### TASK PROMPT
Return the data below unaltered, but strip out the pictures.

### MATERIALS PROVIDED
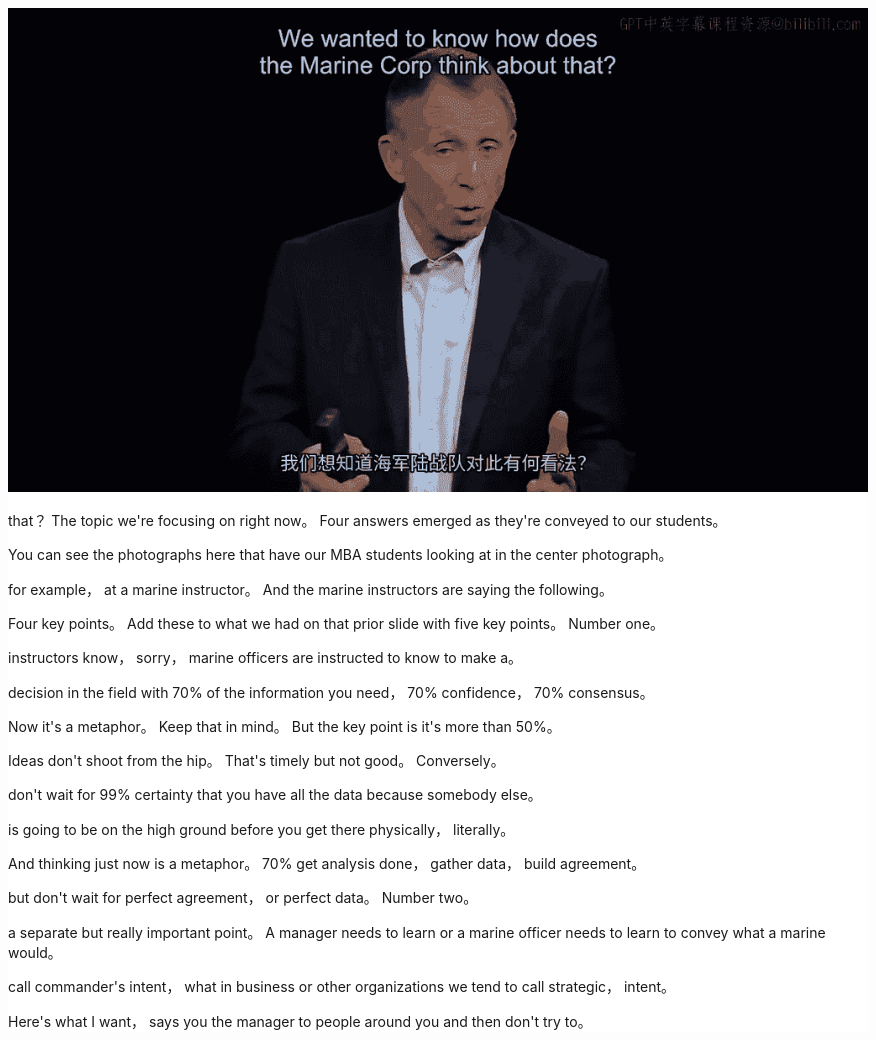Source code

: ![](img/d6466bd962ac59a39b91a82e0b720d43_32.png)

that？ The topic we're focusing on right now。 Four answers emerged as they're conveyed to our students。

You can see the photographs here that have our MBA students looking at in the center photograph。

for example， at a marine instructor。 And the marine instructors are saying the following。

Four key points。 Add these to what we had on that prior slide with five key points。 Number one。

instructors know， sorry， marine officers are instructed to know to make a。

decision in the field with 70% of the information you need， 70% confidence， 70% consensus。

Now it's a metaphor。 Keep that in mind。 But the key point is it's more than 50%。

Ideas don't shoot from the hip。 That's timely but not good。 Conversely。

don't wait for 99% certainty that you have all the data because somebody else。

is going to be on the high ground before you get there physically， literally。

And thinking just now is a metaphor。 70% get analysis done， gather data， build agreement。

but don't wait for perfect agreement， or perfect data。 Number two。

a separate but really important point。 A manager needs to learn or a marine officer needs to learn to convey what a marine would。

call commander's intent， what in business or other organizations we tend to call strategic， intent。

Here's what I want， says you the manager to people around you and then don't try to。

### EXERCISE ANSWER
Source code

: ![](img/d6466bd962ac59a39b91a82e0b720d43_32.png)

that？ The topic we're focusing on right now。 Four answers emerged as they're conveyed to our students。

You can see the photographs here that have our MBA students looking at in the center photograph。

for example， at a marine instructor。 And the marine instructors are saying the following。

Four key points。 Add these to what we had on that prior slide with five key points。 Number one。

instructors know， sorry， marine officers are instructed to know to make a。

decision in the field with 70% of the information you need， 70% confidence， 70% consensus。

Now it's a metaphor。 Keep that in mind。 But the key point is it's more than 50%。

Ideas don't shoot from the hip。 That's timely but not good。 Conversely。

don't wait for 99% certainty that you have all the data because somebody else。

is going to be on the high ground before you get there physically， literally。

And thinking just now is a metaphor。 70% get analysis done， gather data， build agreement。

but don't wait for perfect agreement， or perfect data。 Number two。

a separate but really important point。 A manager needs to learn or a marine officer needs to learn to convey what a marine would。

call commander's intent， what in business or other organizations we tend to call strategic， intent。

Here's what I want， says you the manager to people around you and then don't try to。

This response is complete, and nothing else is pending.